Lookup table for the mvnconv function.

mvnlookup

Format

The data frame contains the following columns:

rhosnumericcorrelations among the test statistics
m2lp_1numeric\(\mbox{Cov}[-2 \ln(p_i), -2 \ln(p_j)]\) (for one-sided tests)
m2lp_2numeric\(\mbox{Cov}[-2 \ln(p_i), -2 \ln(p_j)]\) (for two-sided tests)
z_1numeric\(\mbox{Cov}[\Phi^{-1}(1 - p_i), \Phi^{-1}(1 - p_j)]\) (for one-sided tests)
z_2numeric\(\mbox{Cov}[\Phi^{-1}(1 - p_i), \Phi^{-1}(1 - p_j)]\) (for two-sided tests)
chisq1_1numeric\(\mbox{Cov}[F^{-1}(1 - p_i, 1), F^{-1}(1 - p_j, 1)]\) (for one-sided tests)
chisq1_2numeric\(\mbox{Cov}[F^{-1}(1 - p_i, 1), F^{-1}(1 - p_j, 1)]\) (for two-sided tests)
p_1numeric\(\mbox{Cov}[p_i, p_j]\) (for one-sided tests)
p_2numeric\(\mbox{Cov}[p_i, p_j]\) (for two-sided tests)

Details

Assume \[\begin{bmatrix} t_i \\ t_j \end{bmatrix} \sim \mbox{MVN} \left(\begin{bmatrix} 0 \\ 0 \end{bmatrix}, \begin{bmatrix} 1 & \rho_{ij} \\ \rho_{ij} & 1 \end{bmatrix} \right)\] is the joint distribution for test statistics \(t_i\) and \(t_j\). For one-sided tests, let \(p_i = 1 - \Phi(t_i)\) and \(p_j = 1 - \Phi(t_j)\) where \(\Phi(\cdot)\) denotes the cumulative distribution function of a standard normal distribution. For two-sided tests, let \(p_i = 2(1 - \Phi(|t_i|))\) and \(p_j = 2(1 - \Phi(|t_j|))\). These are simply the one- and two-sided \(p\)-values corresponding to \(t_i\) and \(t_j\).

Columns p_1 and p_2 contain the values for \(\mbox{Cov}[p_i, p_j]\).

Columns m2lp_1 and m2lp_2 contain the values for \(\mbox{Cov}[-2 \ln(p_i), -2 \ln(p_j)]\).

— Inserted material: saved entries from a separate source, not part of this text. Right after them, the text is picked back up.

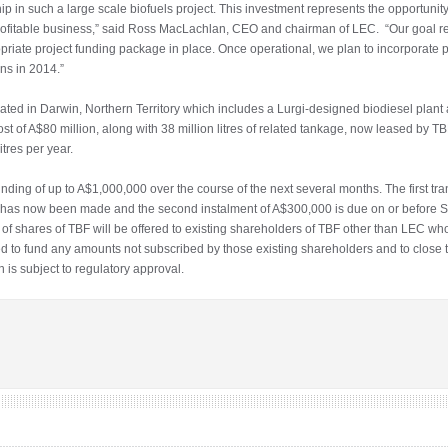
p in such a large scale biofuels project. This investment represents the opportunit
ry profitable business,” said Ross MacLachlan, CEO and chairman of LEC. “Our goal r
ropriate project funding package in place. Once operational, we plan to incorporate 
ns in 2014.”
cated in Darwin, Northern Territory which includes a Lurgi-designed biodiesel plant a
t of A$80 million, along with 38 million litres of related tankage, now leased by TBF
itres per year.
nding of up to A$1,000,000 over the course of the next several months. The first tr
000 has now been made and the second instalment of A$300,000 is due on or before 
of shares of TBF will be offered to existing shareholders of TBF other than LEC who
 to fund any amounts not subscribed by those existing shareholders and to close th
n is subject to regulatory approval.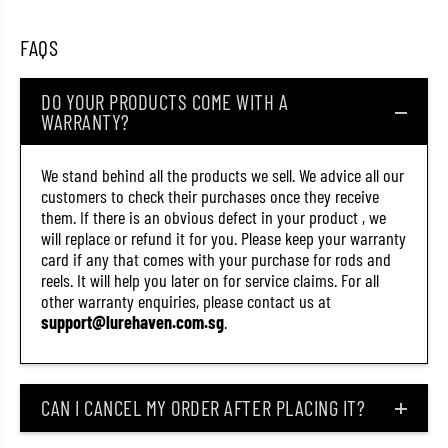
t
t
a
a
FAQS
l
l
J
J
i
i
g
g
DO YOUR PRODUCTS COME WITH A
J
J
WARRANTY?
i
i
g
g
p
p
We stand behind all the products we sell. We advice all our
a
a
r
r
customers to check their purchases once they receive
a
a
them. If there is an obvious defect in your product , we
V
V
will replace or refund it for you. Please keep your warranty
e
e
r
r
card if any that comes with your purchase for rods and
t
t
reels. It will help you later on for service claims. For all
i
i
other warranty enquiries, please contact us at
c
c
a
a
support@lurehaven.com.sg
.
l
l
T
T
u
u
n
n
g
g
CAN I CANCEL MY ORDER AFTER PLACING IT?
s
s
t
t
e
e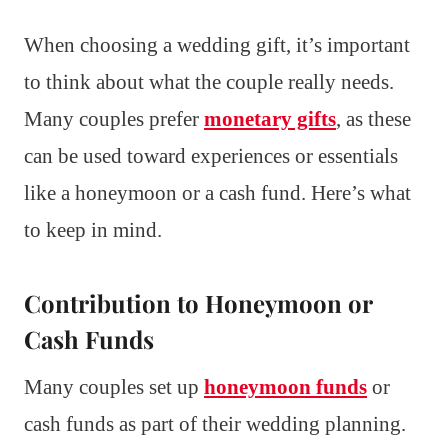
When choosing a wedding gift, it’s important
to think about what the couple really needs.
Many couples prefer
monetary gifts
, as these
can be used toward experiences or essentials
like a honeymoon or a cash fund. Here’s what
to keep in mind.
Contribution to Honeymoon or
Cash Funds
Many couples set up
honeymoon funds
or
cash funds as part of their wedding planning.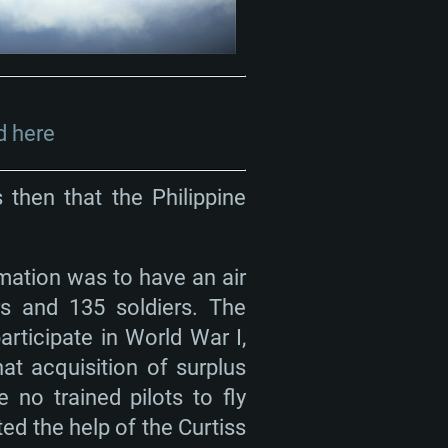
 here
 then that the Philippine
mation was to have an air
rs and 135 soldiers. The
rticipate in World War I,
t acquisition of surplus
e no trained pilots to fly
ed the help of the Curtiss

Columns chisq1_1 and chisq1_2 contain the values for \(\mbox{Cov}[F^{-1}(1 - p_i, 1), F^{-1}(1 - p_j, 1)]\), where \(F^{-1}(\cdot,1)\) denotes the inverse of the cumulative distribution function of a chi-square distribution with one degree of freedom.

Columns z_1 and z_2 contain the values for \(\mbox{Cov}[\Phi^{-1}(1 - p_i), \Phi^{-1}(1 - p_j)]\), where \(\Phi^{-1}(\cdot)\) denotes the inverse of the cumulative distribution function of a standard normal distribution.

Computation of these covariances required numerical integration. The values in this table were precomputed.